++++ EXCERPTED TEXT ++++

| Project Location | Aspire Park, Qatar |
| Project Type | Restaurant, fast food outlet, public park infrastructure, passive cooling design, World Cup hospitality |
| Project Description | Concept design for a series of fast food outlets for Aspire Park in Qatar, developed around a contemporary reinterpretation of the traditional wind tower and passive cooling strategies for extreme heat. |
| Architect | UFO Architecture |
| UFO Architecture Team | Andrew Yau, Claudio Lucchesi, Jonas Lundberg |
| Partner | Poullaides Construction — Andreas Poullaides |
| Project Status | Concept design |
| Project Duration | 2015 |
| Programme | Fast food outlets, shaded dining areas, service spaces, park infrastructure and public gathering spaces |
| Design Focus | Passive cooling, contemporary wind tower, thermal mass, shaded public space, sandcrete construction, compressive vaults, textile membrane shading and desert climate response |
| Environmental Strategy | The design combines thermal mass, shade and air movement to reduce heat gain and improve comfort for the buildings and adjoining outdoor spaces. |
| Material Strategy | The proposal uses a heavy sandcrete mass and compressive vaults protected from direct sun by a textile membrane shading system. |
Aspire Park World Cup Restaurants is a 2015 concept design by UFO Architecture for a series of fast food outlets in Aspire Park, Qatar. The project was developed as public hospitality infrastructure for the intense climatic conditions of Qatar, exploring how small restaurant buildings can provide shade, cooling and memorable public spaces.

++++

_WHAT TO DO_.
[1] Translate this sentence from the Aspire Park restaurants description into Spanish: "Aspire Park World Cup Restaurants is a 2015 concept design by UFO Architecture for a series of fast food outlets in Aspire Park, Qatar."
[2] Write what comes next in the Aspire Park restaurants description, picking up after its last sentence.
None of the material is needed for any task.

++++ MATERIAL SUPPLIED ++++

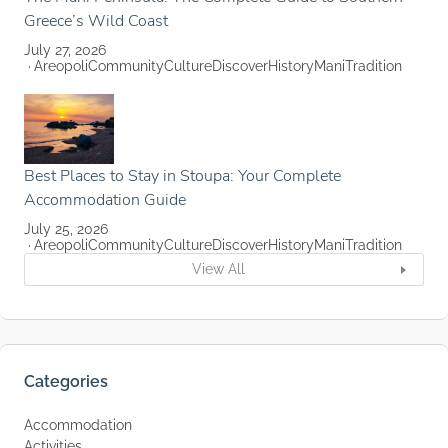
Greece’s Wild Coast
July 27, 2026
Areopoli
Community
Culture
Discover
History
Mani
Tradition
Best Places to Stay in Stoupa: Your Complete
Accommodation Guide
July 25, 2026
Areopoli
Community
Culture
Discover
History
Mani
Tradition
View All
Categories
Accommodation
Activities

++++

_REPLIES_.
[1] Aspire Park World Cup Restaurants es un diseño conceptual de 2015 de UFO Architecture para una serie de locales de comida rápida en Aspire Park, Catar.

[2]
The design is based on a contemporary reinterpretation of the traditional wind tower. Rather than treating cooling as a purely mechanical problem, the proposal uses architectural form, thermal mass and shading to create a more passive relationship between building, climate and public use.
Each restaurant is conceived as a large sandcrete mass formed through compressive vaults. This gives the building a high thermal mass, helping to moderate internal temperatures while creating a strong architectural presence within the park landscape.
A textile membrane shading structure protects the heavy mass from direct solar exposure. The membrane reduces heat gain, shades the adjoining public spaces and creates a lighter atmospheric layer around the more massive vaulted construction below.
The project reflects UFO Architecture’s interest in climate-responsive architecture, passive environmental strategies and the transformation of vernacular climatic devices into contemporary spatial and material systems.